TEXT BLOCK: Begin

Objective To investigate whether proapoptotic Bcl-2 members, Bax and Bak, are involved in fetal vasculature regression.
Methods Adult eyes from mice deficient in Bax and/or Bak were examined grossly and histologically for persistence of fetal vasculature. Vessels were identified by the presence of lumens and erythrocytes and by Factor VIII labeling. Eyes from postnatal day 7 mice were processed for terminal deoxynucleotidyl transferase–mediated deoxyuridine triphosphate nick-end labeling (TUNEL) analysis to determine if deficiency of Bax and Bak results in defective developmental apoptosis.
Results Only bax–/–bak–/– eyes retained fetal vasculature into adulthood. This vasculature consisted of a hyaloid artery emerging from the optic nerve head and intravitreal and perilental vessels but not a pupillary membrane. At postnatal day 7, wild-type but not bax–/–bak–/– eyes had TUNEL-positive cells in the fetal vasculature.
Conclusions These data demonstrate that Bax and Bak serve overlapping functions in fetal vasculature regression, emphasizing the importance of apoptosis in developmental remodeling.
Clinical Relevance Disruption of Bax and Bak results in persistent fetal vasculature in knockout mice, providing a model of the human disease persistent fetal vasculature to investigate its etiology and potential therapies.
INTRODUCTION
The human disease persistent fetal vasculature (PFV) results from a failure of the fetal vasculature to regress properly.1 One of the most common congenital ocular malformation syndromes, PFV is not associated with diseases in other tissues of the body and is often found in an otherwise normal child. Persistent fetal vasculature usually presents unilaterally with characteristic exam findings including retrolental white vascularized tissue with microcornea or microphthalmia of variable severity. Secondary glaucoma, intravitreal hemorrhage, retinal detachment, and lenticular and corneal opacification may also occur. While minimally affected eyes may survive to adulthood without surgical intervention, current treatment of more profoundly affected eyes involves surgical removal of intravitreal fibrovascular tissue.1 Surgical treatment of PFV is difficult, and understanding mechanisms of normal fetal vascular regression may shed light on novel therapeutic options for PFV.

TEXT BLOCK: End
DATA LISTING: Begin

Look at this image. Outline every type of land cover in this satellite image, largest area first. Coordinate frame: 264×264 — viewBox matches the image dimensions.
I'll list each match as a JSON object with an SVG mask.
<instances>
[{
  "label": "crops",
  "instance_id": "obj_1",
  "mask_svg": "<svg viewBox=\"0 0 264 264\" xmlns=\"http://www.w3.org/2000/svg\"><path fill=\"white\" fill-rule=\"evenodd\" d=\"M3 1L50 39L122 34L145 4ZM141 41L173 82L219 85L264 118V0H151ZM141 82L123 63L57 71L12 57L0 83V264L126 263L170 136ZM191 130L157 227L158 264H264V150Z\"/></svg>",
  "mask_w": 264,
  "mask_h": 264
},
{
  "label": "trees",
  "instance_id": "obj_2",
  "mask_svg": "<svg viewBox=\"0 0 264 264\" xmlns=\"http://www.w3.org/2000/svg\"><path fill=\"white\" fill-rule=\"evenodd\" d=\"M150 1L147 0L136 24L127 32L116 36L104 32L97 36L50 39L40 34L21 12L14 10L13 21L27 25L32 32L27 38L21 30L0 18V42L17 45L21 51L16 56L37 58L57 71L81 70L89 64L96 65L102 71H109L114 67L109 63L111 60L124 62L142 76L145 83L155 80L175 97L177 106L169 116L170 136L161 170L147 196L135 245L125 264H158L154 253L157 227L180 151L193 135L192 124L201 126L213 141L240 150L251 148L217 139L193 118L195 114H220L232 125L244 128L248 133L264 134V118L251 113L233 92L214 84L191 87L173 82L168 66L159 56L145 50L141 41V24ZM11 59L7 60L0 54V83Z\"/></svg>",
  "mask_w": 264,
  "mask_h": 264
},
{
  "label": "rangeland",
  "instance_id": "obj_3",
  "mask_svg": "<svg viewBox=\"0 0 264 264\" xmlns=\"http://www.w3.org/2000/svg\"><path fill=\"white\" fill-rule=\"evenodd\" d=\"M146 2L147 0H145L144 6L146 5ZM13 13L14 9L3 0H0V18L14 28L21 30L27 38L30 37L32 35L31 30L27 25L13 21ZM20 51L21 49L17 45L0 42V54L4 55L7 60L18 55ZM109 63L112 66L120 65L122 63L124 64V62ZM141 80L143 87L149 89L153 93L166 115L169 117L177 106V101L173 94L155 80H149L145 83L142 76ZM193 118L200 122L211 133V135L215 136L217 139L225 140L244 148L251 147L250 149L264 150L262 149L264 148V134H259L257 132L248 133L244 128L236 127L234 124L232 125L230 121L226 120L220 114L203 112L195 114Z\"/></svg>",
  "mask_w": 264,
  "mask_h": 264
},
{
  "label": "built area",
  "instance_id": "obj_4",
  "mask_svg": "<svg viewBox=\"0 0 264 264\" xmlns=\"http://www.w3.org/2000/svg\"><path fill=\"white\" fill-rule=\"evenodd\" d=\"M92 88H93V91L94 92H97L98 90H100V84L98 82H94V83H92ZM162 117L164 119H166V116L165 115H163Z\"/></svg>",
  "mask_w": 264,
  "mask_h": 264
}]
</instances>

DATA LISTING: End

= EXERCISE SET =
1: Answer these questions about the text on fetal vasculature regression:
(a) Which mice retained fetal vasculature into adulthood?
(b) Which structure was absent from the retained vasculature?
(c) What does current treatment of more profoundly affected eyes involve?
2: In one to three sentences, explain why eyes from postnatal day 7 mice were processed for TUNEL analysis in the text on fetal vasculature regression.
3: Write the next part of the text on fetal vasculature regression, starting after its final sentence.
None of the tasks make any use of the lines.

= ANSWERS TO THE TASKS =
1:
(a) Only bax–/–bak–/– mice.
(b) A pupillary membrane.
(c) Surgical removal of intravitreal fibrovascular tissue.

2: The TUNEL analysis was done to determine whether a deficiency of Bax and Bak results in defective developmental apoptosis.

3:
The fetal vasculature nourishes the developing mammalian eye and consists of the pupillary membrane and hyaloid vasculature. The pupillary membrane arises from the annular vessel in the rim of the neuroectodermal optic cup. The hyaloid vasculature originates at the optic nerve and sends branches called the vasa hyaloidea propria through the vitreous to anastomose with the tunica vasculosa lentis around the lens. These intravitreal vessels do not normally persist to adulthood; in a normal human, these vessels regress in utero1, while in a normal mouse, the vasa hyaloidea propria regress by postnatal day (P)5 to P7, the tunica vasculosa lentis by P7 to P21, and the pupillary membrane by P3 to P9.2-3
Regression of the ocular fetal vasculature occurs by apoptosis,4 and the specific apoptotic factors involved have recently been investigated. Apoptosis is a process of programmed cell death closely regulated by several gene families, including the bcl-2 gene family.5 This family contains both proapoptotic members, including bax and bak, as well as anti-apoptotic members, which collectively regulate outer mitochondrial membrane stability. Opposing members heterodimerize, and a cell’s fate may be regulated in part by the relative concentrations of each member.
We recently showed that 2 proapoptotic Bcl-2 family members, Bax and Bak, play a major role in apoptotic tissue remodeling. Because of impaired developmental apoptosis, mice deficient in both Bax and Bak have retained interdigital webs, imperforate vaginas, and supernumary central nervous system neural progenitor cells as well as rod photoreceptors in the retina.6-7 Retinas deficient in Bax alone are developmentally impaired, although to a lesser extent than bax–/–bak–/– retinas, also leading to supernumerary retinal neurons.7-9 Additionally, overexpression of Bcl-XL blocks Bax-mediated lead-induced developmental photoreceptor apoptosis.10 Mice deficient in Bax and Bak are resistant to light damage–induced photoreceptor death.11
Given the important roles of Bax and Bak in inducing apoptosis, we investigated their functions in eye development with particular attention to regression of the fetal vasculature. The hyaloid vessels and pupillary membrane have been shown to persist in a macrophage-ablated mouse,3 and macrophages surround regressing vessels in the normal mouse,2, 12 implicating a macrophage-driven, cell-extrinsic model in regression of these vascular tissues. Through histological comparisons, we demonstrate that mice deficient in cell-intrinsic proapoptotic factors, Bax and Bak, retain fetal vasculature in the vitreous, providing a model of PFV to better understand its pathologic mechanisms and investigate potential therapies.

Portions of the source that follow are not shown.